The Bangala Table by Sumeet Nair and Meenakshi Meyyappan

It is said, “One is lucky to eat like a Chettiar.” This is because the Chettinad, historically part of a thriving trade route, was a melting pot of food cultures from southeast and west Asia, other parts of India, and parts of Arabia and Iran. The Chettiars also travelled to different places, bringing their culture with them. Thus, spices like Tellicherry peppers, star anise and even lichens — not very common in their vegetarian Hindu cuisine prior — made their way into the cooking, leading to one of the most subtle and aromatic food in the whole country. In this book, the authors collect recipes from The Bangala, a boutique luxury hotel in Chettinad where chefs and gourmands from across the world throng to.

7. “Kashmiri Cooking” by Sarla Razdan

Lodged in a line of fire between India and Pakistan, Kashmir is a battle-and-violence weary region known for its verdant mountains and the beauty of its culture and people.

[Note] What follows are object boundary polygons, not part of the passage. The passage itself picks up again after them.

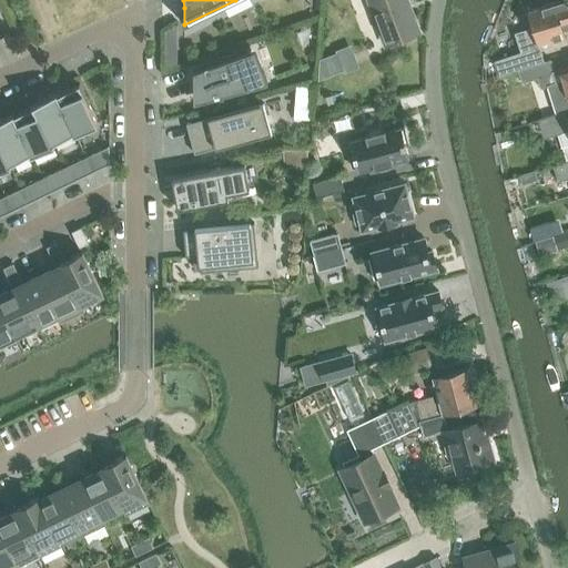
[(368,0),(386,46),(419,32),(407,0),(368,0)]
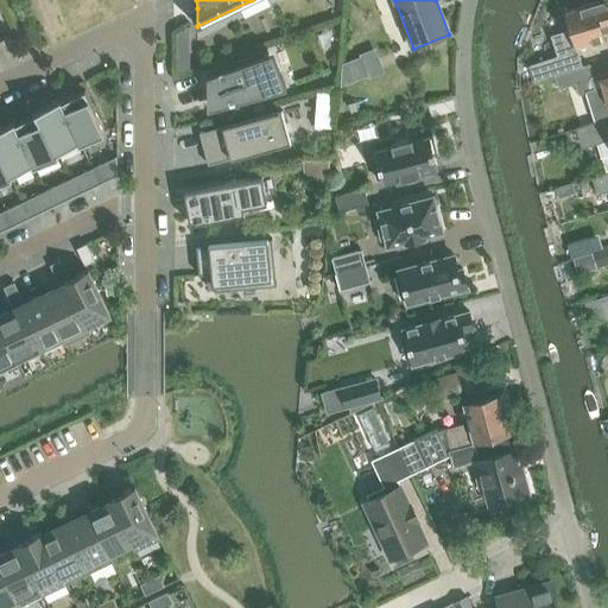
[(552,36),(559,57),(530,67),(534,82),(555,75),(555,76),(590,65),(589,64),(582,65),(576,48),(589,43),(589,44),(605,39),(602,31),(607,29),(607,0),(601,0),(565,11),(571,30),(552,36)]
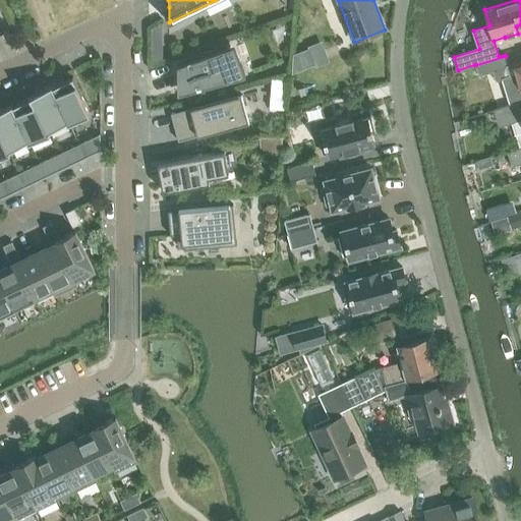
[(234,45),(178,65),(178,95),(185,93),(245,76),(240,62),(234,45)]
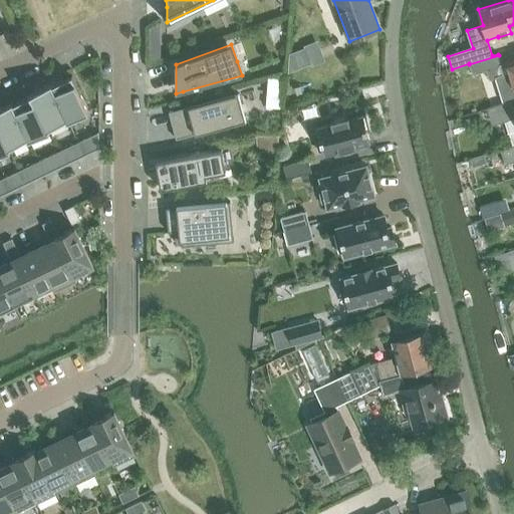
[(293,52),(299,67),(322,59),(316,44),(293,52)]
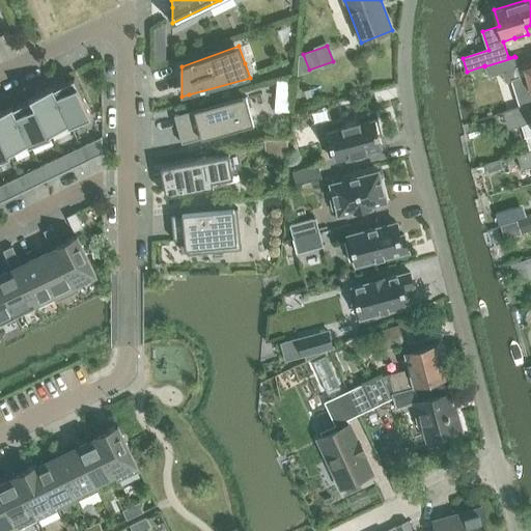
[(528,105),(530,103),(530,61),(519,66),(515,57),(484,66),(488,78),(503,74),(506,82),(512,80),(521,107),(528,105)]
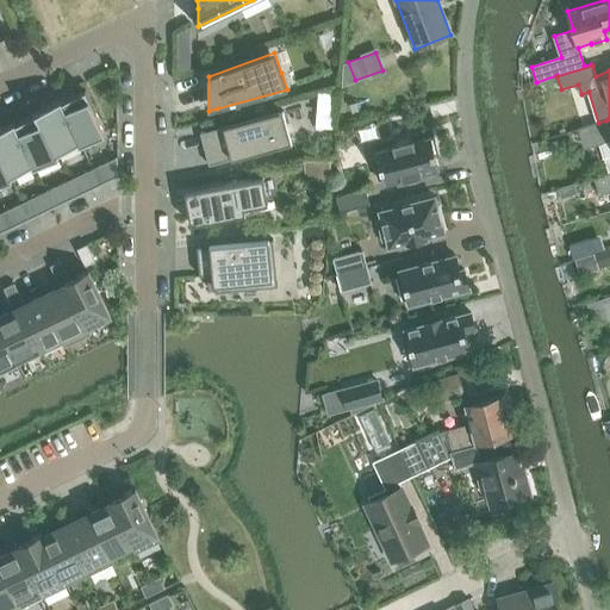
[(86,89),(62,101),(82,143),(106,132),(86,89)]
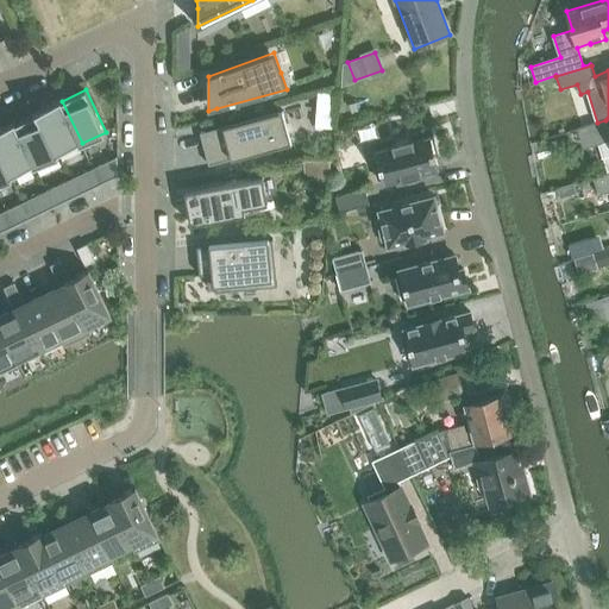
[(336,93),(318,92),(316,110),(333,111),(336,93)]
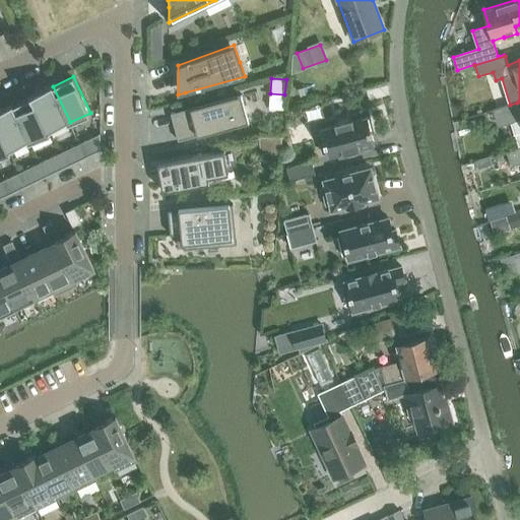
[(52,84),(29,95),(30,98),(33,96),(50,132),(51,132),(50,130),(67,122),(68,124),(70,122),(53,86),(52,84)]
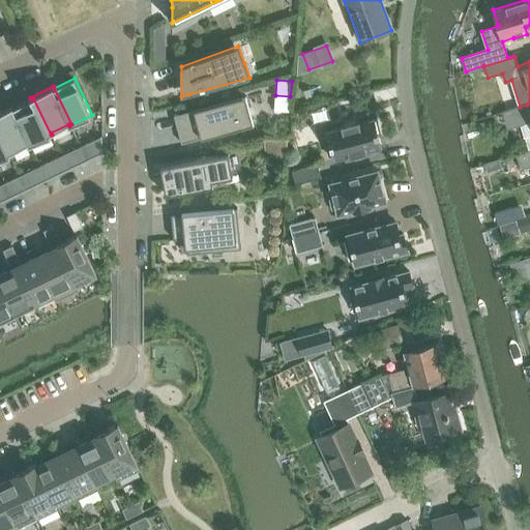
[(188,112),(174,116),(181,144),(196,140),(254,124),(246,96),(188,112)]
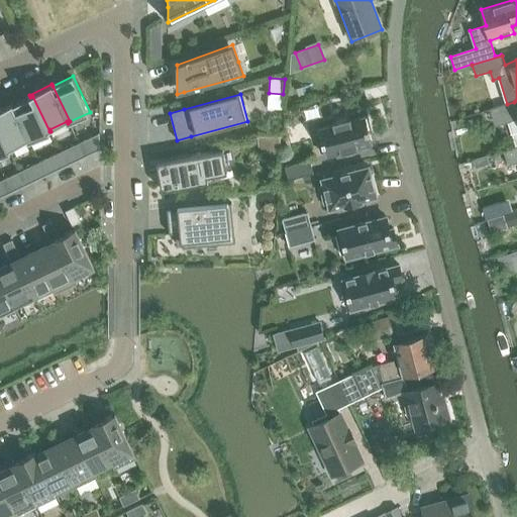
[(12,103),(12,104),(30,141),(49,131),(32,96),(30,97),(13,105),(12,103)]
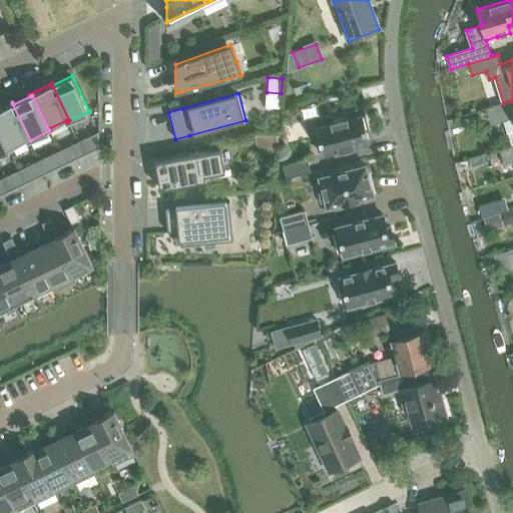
[(503,103),(486,108),(490,120),(503,116),(509,134),(512,145),(512,104),(511,105),(510,101),(503,103)]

Its food, fragrant, challenging for those outside the community to attempt, yet ultimately rewarding, is outlined in easy-to-follow recipes. Like with any food culture, there is a long history shaping its flavors. Through gorgeous photographs: old and new, and a retelling of parts of history you may not know, Sarla Razdan takes you by the hand through the preparation of Kashmiri recipes, and also its stories of invasions, its people and its splendor.

8. “Chachi’s Kitchen” by Sajeda Meghji

Chachi's Kitchen Khoja cooking from Kutch by Sajeda Meghji

The Khoja is a Shia’ite Muslim community originating mainly in the Sindh and Gujarat regions of Pakistan and India, respectively. While today’s Khojas are more spread out — in parts of East Africa, the UAE, the Caribbean, Europe, and North America — they have retained some of their roots in the culture of their homeland as well as their rich cuisine. Throughout the book, Meghji recalls the recipes of her mother, Amina Pyarali Meghji, who cooked from memory. She has another book out that focuses on East African influences on Khoja cooking. There are recipes for hondwo, a savory vegetable cake, and bharela karela (stuffed bitter gourd), and stews like muthiya, a dish made of lamb and vegetables.